Article 6VA09 8 Million Requests Later, We Made The SolarWinds Supply Chain Attack Look Amateur

8 Million Requests Later, We Made The SolarWinds Supply Chain Attack Look Amateur

by
janrinok
from SoylentNews on (#6VA09)

fliptop writes:

Surprise surprise, we've done it again. We've demonstrated an ability to compromise significantly sensitive networks, including governments, militaries, space agencies, cyber security companies, supply chains, software development systems and environments, and more:

Arguably armed still with a somewhat inhibited ability to perceive risk and seemingly no fear, in November 2024, we decided to prove out the scenario of a significant Internet-wide supply chain attack caused by abandoned infrastructure. This time however, we dropped our obsession with expired domains, and instead shifted our focus to Amazon's S3 buckets.

It's important to note that although we focused on Amazon's S3 for this endeavour, this research challenge, approach and theme is cloud-provider agnostic and applicable to any managed storage solution. Amazon's S3 just happened to be the first storage solution we thought of, and we're certain this same challenge would apply to any customer/organization usage of any storage solution provided by any cloud provider.

The TL;DR is that this time, we ended up discovering ~150 Amazon S3 buckets that had previously been used across commercial and open source software products, governments, and infrastructure deployment/update pipelines - and then abandoned.

Naturally, we registered them, just to see what would happen - "how many people are really trying to request software updates from S3 buckets that appear to have been abandoned months or even years ago?", we naively thought to ourselves.

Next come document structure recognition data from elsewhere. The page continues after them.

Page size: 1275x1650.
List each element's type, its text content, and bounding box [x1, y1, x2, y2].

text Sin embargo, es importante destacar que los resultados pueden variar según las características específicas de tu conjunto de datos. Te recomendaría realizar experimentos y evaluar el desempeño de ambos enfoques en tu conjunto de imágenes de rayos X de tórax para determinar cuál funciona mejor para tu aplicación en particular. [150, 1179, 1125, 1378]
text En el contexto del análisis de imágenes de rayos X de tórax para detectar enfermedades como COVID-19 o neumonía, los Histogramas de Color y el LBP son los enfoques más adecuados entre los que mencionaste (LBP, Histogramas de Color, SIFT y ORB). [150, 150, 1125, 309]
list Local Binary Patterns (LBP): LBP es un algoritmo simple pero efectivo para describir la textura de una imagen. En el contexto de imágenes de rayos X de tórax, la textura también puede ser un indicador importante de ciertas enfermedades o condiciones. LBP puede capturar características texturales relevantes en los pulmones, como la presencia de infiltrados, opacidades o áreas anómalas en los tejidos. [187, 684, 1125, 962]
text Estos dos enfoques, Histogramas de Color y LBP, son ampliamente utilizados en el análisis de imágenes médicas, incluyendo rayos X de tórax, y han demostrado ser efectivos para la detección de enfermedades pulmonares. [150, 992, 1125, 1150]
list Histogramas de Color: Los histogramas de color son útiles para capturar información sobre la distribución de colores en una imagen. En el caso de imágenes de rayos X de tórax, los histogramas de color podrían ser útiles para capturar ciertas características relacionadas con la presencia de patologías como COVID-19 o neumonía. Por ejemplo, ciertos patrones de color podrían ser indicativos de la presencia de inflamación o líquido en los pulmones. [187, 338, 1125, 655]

[...] These S3 buckets received more than 8 million HTTP requests over a 2 month period for all sorts of things -

  • Software updates,
  • Pre-compiled (unsigned!) Windows, Linux and macOS binaries,
  • Virtual machine images (?!),
  • JavaScript files,
  • CloudFormation templates,
  • SSLVPN server configurations,
  • and more.

The article goes on to describe where the requests came from and provides some details on getting the word to the right companies and what actions they took. Originally spotted on Schneier on Security.